I just couldn’t shake the feeling that I should have gone to the front desk first to sign in and get a visitor’s pass. I had already outgrown that place, figured it out — that much was obvious. Soon, I’d be in college, or married, or whatever, and it felt like the rest of my time in that school was mere formality, a favor to my parents or maybe to my future self.

A long time after the shine of my car wore off, though, I was still in high school. Still 16. Still eating cafeteria food. And I remember how he took a hurried swig of blue Powerade one day, my best friend Matt Clay, trying to force down the half-eaten brownie that was lodged in his throat, his eyes too open, flashing Red Alert.

But the drink didn’t take, so he dropped it from his mouth — a splattered blue mess. Messes only matter, though, when you’re sure you’ll be alive enough to have to clean them.

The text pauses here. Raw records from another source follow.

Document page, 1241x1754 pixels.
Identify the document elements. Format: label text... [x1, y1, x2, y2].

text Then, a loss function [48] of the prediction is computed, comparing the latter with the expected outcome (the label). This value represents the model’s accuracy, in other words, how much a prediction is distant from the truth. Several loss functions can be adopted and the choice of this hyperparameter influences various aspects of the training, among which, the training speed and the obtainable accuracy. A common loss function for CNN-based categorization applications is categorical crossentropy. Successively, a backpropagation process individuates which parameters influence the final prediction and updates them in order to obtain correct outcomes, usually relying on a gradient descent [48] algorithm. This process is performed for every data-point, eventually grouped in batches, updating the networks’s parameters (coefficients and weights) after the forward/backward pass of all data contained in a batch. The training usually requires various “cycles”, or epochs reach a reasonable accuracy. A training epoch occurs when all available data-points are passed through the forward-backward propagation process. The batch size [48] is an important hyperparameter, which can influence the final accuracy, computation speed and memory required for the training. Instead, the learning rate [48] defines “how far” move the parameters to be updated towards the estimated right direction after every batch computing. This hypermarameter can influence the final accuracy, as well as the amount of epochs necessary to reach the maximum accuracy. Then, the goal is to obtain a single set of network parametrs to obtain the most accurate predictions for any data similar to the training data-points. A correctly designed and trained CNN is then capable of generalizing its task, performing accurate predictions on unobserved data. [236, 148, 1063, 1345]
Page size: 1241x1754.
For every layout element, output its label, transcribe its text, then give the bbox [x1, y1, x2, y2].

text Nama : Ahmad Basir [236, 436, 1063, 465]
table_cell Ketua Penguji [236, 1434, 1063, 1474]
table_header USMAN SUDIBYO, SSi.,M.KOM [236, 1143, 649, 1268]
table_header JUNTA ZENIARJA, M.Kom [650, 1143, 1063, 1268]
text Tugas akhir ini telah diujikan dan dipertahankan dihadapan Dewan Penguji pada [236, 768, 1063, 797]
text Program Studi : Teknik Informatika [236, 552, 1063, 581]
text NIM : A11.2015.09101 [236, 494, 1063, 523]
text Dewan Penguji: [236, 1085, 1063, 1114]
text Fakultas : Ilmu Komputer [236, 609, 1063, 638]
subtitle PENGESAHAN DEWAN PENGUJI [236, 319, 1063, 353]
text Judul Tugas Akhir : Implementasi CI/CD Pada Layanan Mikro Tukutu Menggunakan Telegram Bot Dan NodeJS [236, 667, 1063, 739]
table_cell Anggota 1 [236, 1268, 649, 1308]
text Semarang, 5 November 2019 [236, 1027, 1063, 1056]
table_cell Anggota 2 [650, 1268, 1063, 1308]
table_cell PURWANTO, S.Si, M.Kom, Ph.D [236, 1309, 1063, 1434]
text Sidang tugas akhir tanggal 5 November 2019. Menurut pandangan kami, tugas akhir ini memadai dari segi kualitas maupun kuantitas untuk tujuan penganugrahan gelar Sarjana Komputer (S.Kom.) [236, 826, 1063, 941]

Matt Clay, who lived down the street from me since I was 5, was panicking.

This was real. His head darted from side to side. His arms clutched the table.

This was really happening.

And I remember how I got up, how I scanned the cafeteria searching for a grownup, a teacher, anyone who could swoop in and take it from here, take it off my shoulders, take charge. And soon one came running. But by the time he got to us, Matt Clay had forced out the glob. He was panting, thanking the kid next to him for hitting his back, hard — a hollow thump.

“You OK, son?” a rounded administrator with a tie and Walkie Talkie asked. And Matt Clay nodded, nervously laughed.

“Yeah,” he said. “Yeah, wow.” He cleared his throat. “I’m OK.”

But I knew he was just saying that. His face was red, his skin probably tingling with all the life he still had left to live. How could he not be terrified? We all were.